China's centrally-administered State-owned enterprises will invest more in research and development to secure higher production efficiency and income during the country's 14th Five-Year Plan period (2021-2025), while keeping liabilities under control, the country's top State-asset regulator said on April 16.
The government will guide central SOEs to further grasp the opportunities generated from the new round of technological revolution and industrial transformation during this period. Their focus will be on key areas of emerging industries with big growth potential like digital, platform and sharing economies.
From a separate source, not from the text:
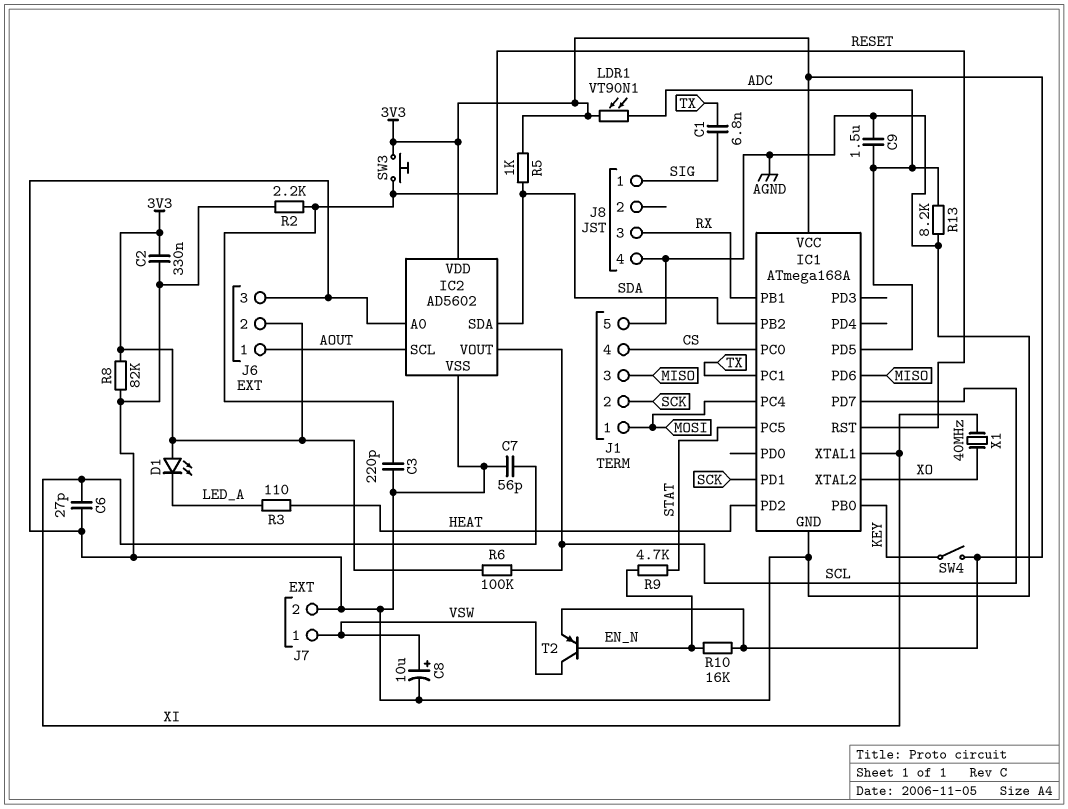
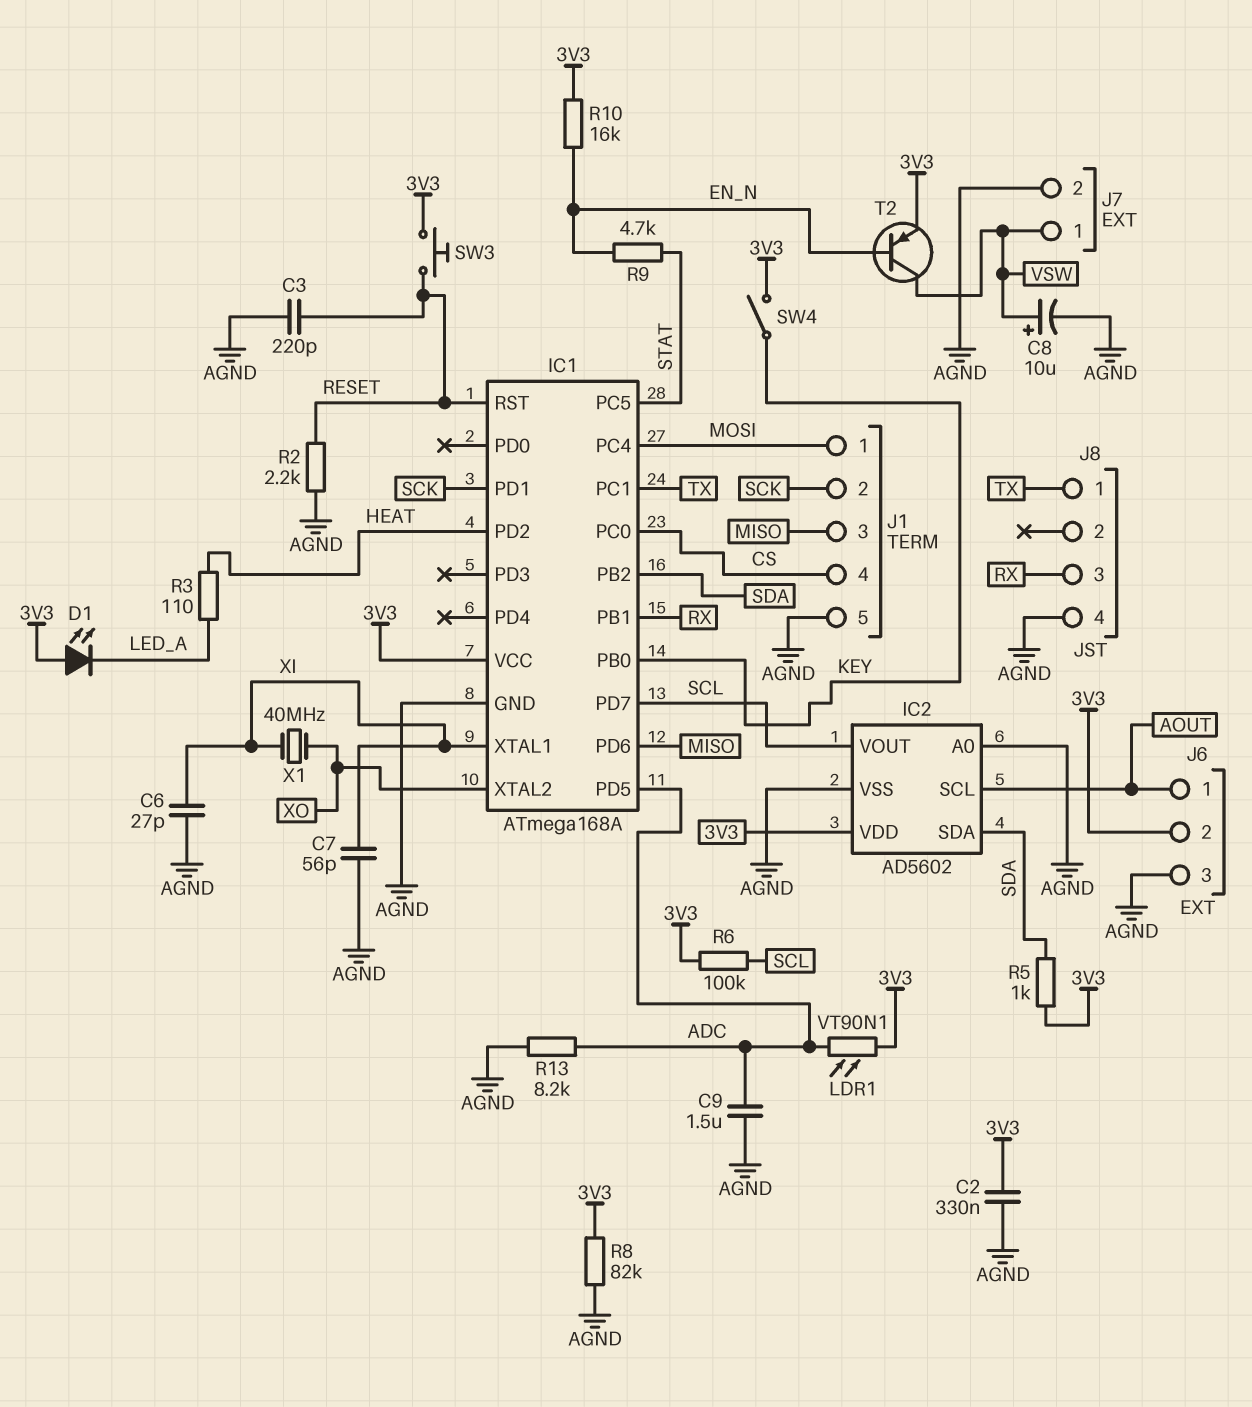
C1: 6.8nF (SIG, TX) -> none
J8 pin 1: SIG -> TX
They will cultivate new growth drivers, said Peng Huagang, secretary-general of the State-owned Assets Supervision and Administration Commission of the State Council.
"We will leverage the advantages of massive production data and rich application experiences of central SOEs to accelerate the digital transformation of traditional industries and infrastructure," he said, adding the country will also promote the next-level integration of the digital economy and the real economy, as well as accelerate 5G to empower thousands of industries and achieve large-scale commercial use across the country.
Central SOEs' investment in strategic emerging industries surged by 21.6 percent on a yearly basis to 1.16 trillion yuan ($177.71 billion) in 2020, accounting for 22.1 percent of their total annual investment amount.
Central SOEs saw their net profit grow by 220 percent on a yearly basis to 415.29 billion yuan in the first quarter of this year. They earned 180.79 billion yuan in net profit in March, maintaining double-digit growth over nine consecutive months.
The total operating revenue of central SOEs surged by 30.1 percent on a yearly basis to 7.8 trillion yuan in the first quarter of this year, according to SASAC data.
The government said sectors like petroleum and petrochemicals, metallurgy, military-related industry, construction, mining and power generation saw high net profit growth between January and March this year.
The SASAC has set growth targets for central SOEs this year, including achieving a profit growth rate above that of the national economic output.
Sun Yongcai, chairman and president of China Railway Rolling Stock Corp, the country's largest rolling stock manufacturer by production volume, said in addition to focusing on developing rail transit equipment, the Beijing-headquartered central SOE will deploy more resources to develop wind power equipment, new energy buses and new materials during the 14th Five-Year Plan period.
Apart from gaining the green light from the French government to operate autonomous buses on open roads in Paris in January, CRRC Dalian Co Ltd, a CRRC subsidiary, received an order in February from KiwiRail, New Zealand's State-operated railway company, for 10 new diesel locomotives, which will be in addition to the 63 units bought since 2009.
With the government planning to complete more than 70 percent of the mission for its 2020-2022 action plan for SOE reforms, it is vital to promote professional integration between central SOEs, especially those with homogenized businesses and overcapacity, said Li Jin, chief researcher at the China Enterprise Research Institute in Beijing.
The three-year action plan called for renewed efforts to optimize the structure of the State-owned economy to make it more competitive, innovative, influential and risk-resilient.
The SASAC said earlier this month that Sinochem and Chem-China, two central chemical SOEs, are being restructured and merged to form a behemoth.
"The mixed-ownership reform and reorganization of central SOEs have always been in the spotlight to optimize and upgrade China's State-owned assets," said Peng from the SASAC, noting listed companies today have become the main carriers for the mixed-ownership reform.
Central SOEs with mixed-ownership account for more than 70 percent of the total, and can be found especially in areas like civil aviation, telecommunications and petroleum, information from the SASAC showed.